Wednesday, August 22, 2012

Hazelnut French Macarons

One word:  divine.

That's how I describe an afternoon of conversation and coffee with my lady friends.  And what do you serve when you're expecting their company?  Well, the best, of course!

I royally effed up this recipe.

Can you tell?  They're missing the ruffled foot. Did they still taste decadent? YES! They were amazing!!!!
And so I've decided to share my effed up version of this recipe. 

Hazelnut French Macarons
  • 12oz raw hazelnuts
  • 1 1/3c granulated sugar, divided
  • 2/3c cornstarch
  • 1 tsp salt
  • 7 egg whites
Seperate your egg whites from the yolks an hour before you start and leave them on the counter.

Line four sheet pans with parchment paper.

Get out your big food processor and finely grind your hazelnuts  Then add in 1 cup of sugar, all the cornstarch, and all the salt.

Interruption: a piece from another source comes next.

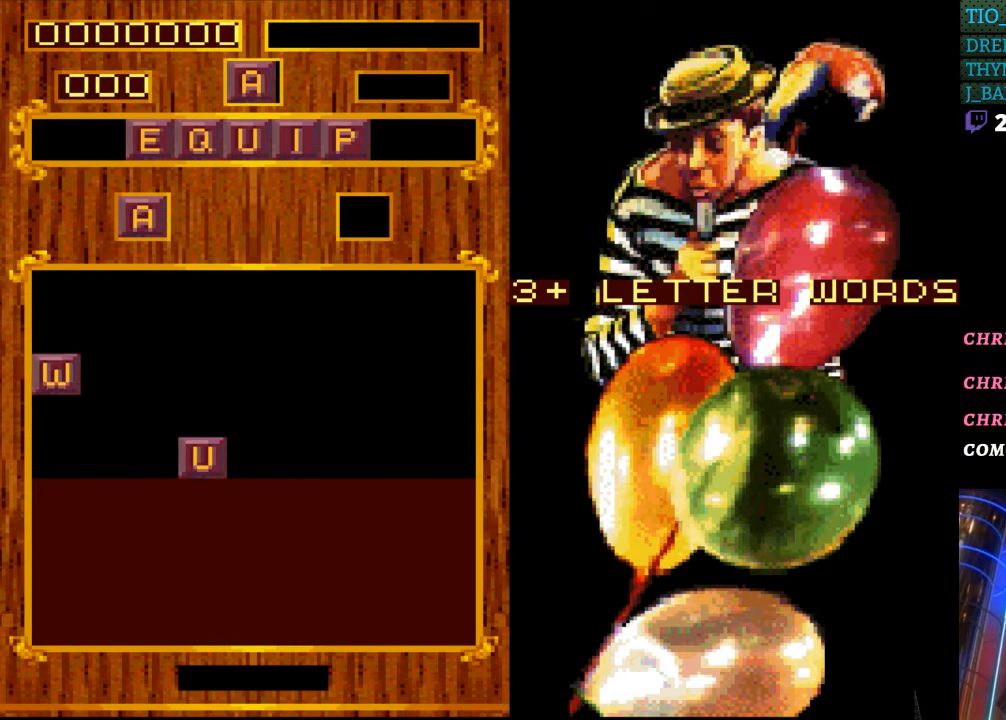
{"buttons": [], "events": []}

Mix this together really well in the food processor.  In your stand mixer, whisk the egg whites until soft peaks form and slowly add in the 1/3c of sugar.  Dump your dry mixture into a large bowl and then dump the fluffy egg whites on top and patiently fold them together.  Patiently. 

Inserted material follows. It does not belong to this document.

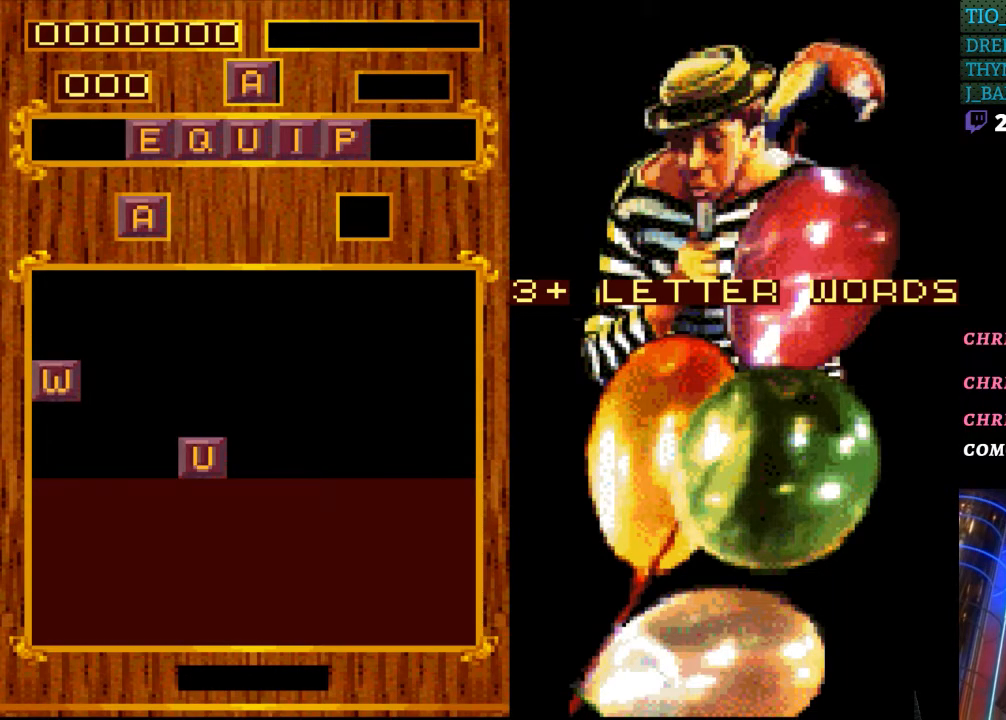
{"buttons": [], "events": []}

Pipe rounds onto the parchment lined sheets using your 806 tip.  It's a 1/2 inch round tip.  Usually the macarons are about one inch in diameter, but it was my intention to make larger sandwich cookies.  After you're all piped out, let the rounds sit at room temperature for one hour.  When there's about ten minutes left, preheat the oven to 325 degrees.  Place one sheet on each rack and bake for 7 minutes. Switch racks and bake another 7 minutes and then do the same for the last two sheets of macarons.  Let them cool completely before adding the filling.

Hazelnut Buttercream

  • 1 stick of unsalted butter
  • 4c powdered sugar
  • 1/2c nutella
  • 1/4c 2% milk
Mix the butter, sugar, and nutella in your stand mixture.  It's going to look kind of crumbly.  I wanted my buttercream to have a really dense, strong flavor.  Add the milk until you think it's enough to thin it out so you can spread it.  I did use the whole fourth cup.  Now frost the macarons and eat them!